:: Exercises ::
- a) Set down everything from "Two Days After" down to "and distribution systems." in the post on the Japan earthquake, copied word for word.
- b) Decide whether each statement agrees with the post on the Japan earthquake, answering yes or no and quoting the deciding words from it: (i) Rescue teams from the United States have set out for Japan. (ii) The food shortages are blamed only on damage to stores. (iii) The earthquake had a magnitude of 9.1.
- c) Answer these questions from the post on the Japan earthquake:
(i) What official death toll does the update give?
(ii) How many people are reported missing in Minamisanriku?
(iii) Which two countries does the post name as sending rescue teams?

Sunday, March 13, 2011

Japan Earthquake and Tsunami Disaster Toll Underreported

Updated : Official Death Toll Reported to be 1,217


Two Days After the 8.9 Magnitude Earthquake and Tsunamis, the True Extent of the Disaster in Japan is Yet Unknown.

Rescue teams from various countries, including the United States, Great Britain, and numerous other countries, have set out for Japan, to join what is being described as the ''colossal'' effort to rescue survivors of the tripple tragedies of the earthquake, tsunami, and the resulting nuclear emergencies.

Reports of food shortages in Japan continue to grow, not only as a result of the damage to stores, but to transportation and distribution systems.

One emotional story that demonstrates the large scale loss of life is the often-repeated news report that as many as 10,000 people are reported to be missing in the port town of Minamisanriku, after the tsunami swept away large portions of the town.

:: Records shown ::
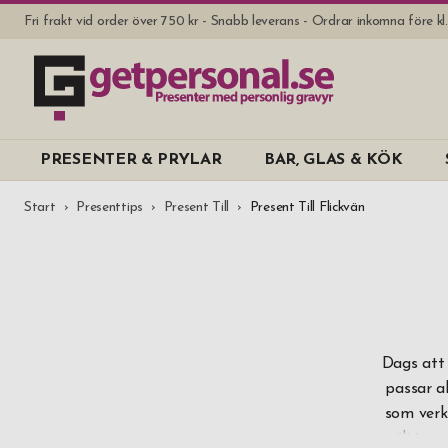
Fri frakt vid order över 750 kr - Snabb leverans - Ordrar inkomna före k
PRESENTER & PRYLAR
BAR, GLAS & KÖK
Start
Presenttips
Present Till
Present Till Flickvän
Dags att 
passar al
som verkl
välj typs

...

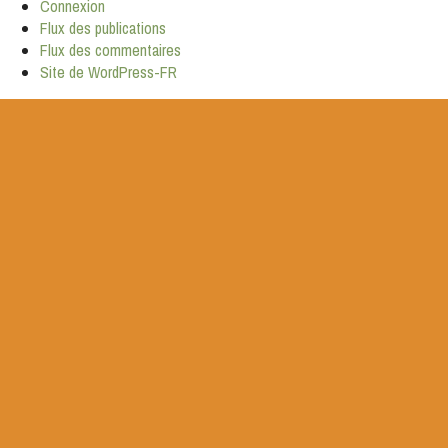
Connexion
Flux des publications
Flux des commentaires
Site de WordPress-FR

...

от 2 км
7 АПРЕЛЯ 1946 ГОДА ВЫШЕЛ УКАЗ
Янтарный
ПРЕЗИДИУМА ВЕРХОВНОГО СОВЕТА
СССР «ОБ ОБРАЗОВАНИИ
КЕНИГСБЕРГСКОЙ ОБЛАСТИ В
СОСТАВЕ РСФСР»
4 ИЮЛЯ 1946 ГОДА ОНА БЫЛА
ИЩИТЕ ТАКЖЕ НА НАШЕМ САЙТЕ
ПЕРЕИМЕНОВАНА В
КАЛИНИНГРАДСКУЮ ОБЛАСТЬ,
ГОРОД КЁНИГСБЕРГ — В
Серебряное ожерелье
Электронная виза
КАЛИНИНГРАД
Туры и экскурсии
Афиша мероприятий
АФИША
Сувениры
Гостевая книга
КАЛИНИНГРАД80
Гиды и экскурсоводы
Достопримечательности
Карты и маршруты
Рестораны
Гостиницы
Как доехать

:: Task responses ::
- a)
Two Days After the 8.9 Magnitude Earthquake and Tsunamis, the True Extent of the Disaster in Japan is Yet Unknown.

Rescue teams from various countries, including the United States, Great Britain, and numerous other countries, have set out for Japan, to join what is being described as the ''colossal'' effort to rescue survivors of the tripple tragedies of the earthquake, tsunami, and the resulting nuclear emergencies.

Reports of food shortages in Japan continue to grow, not only as a result of the damage to stores, but to transportation and distribution systems.

- b)
(i) Yes: "including the United States"
(ii) No: "not only as a result of the damage to stores, but to transportation and distribution systems"
(iii) No: "8.9 Magnitude Earthquake"

- c)
(i) 1,217
(ii) As many as 10,000
(iii) The United States and Great Britain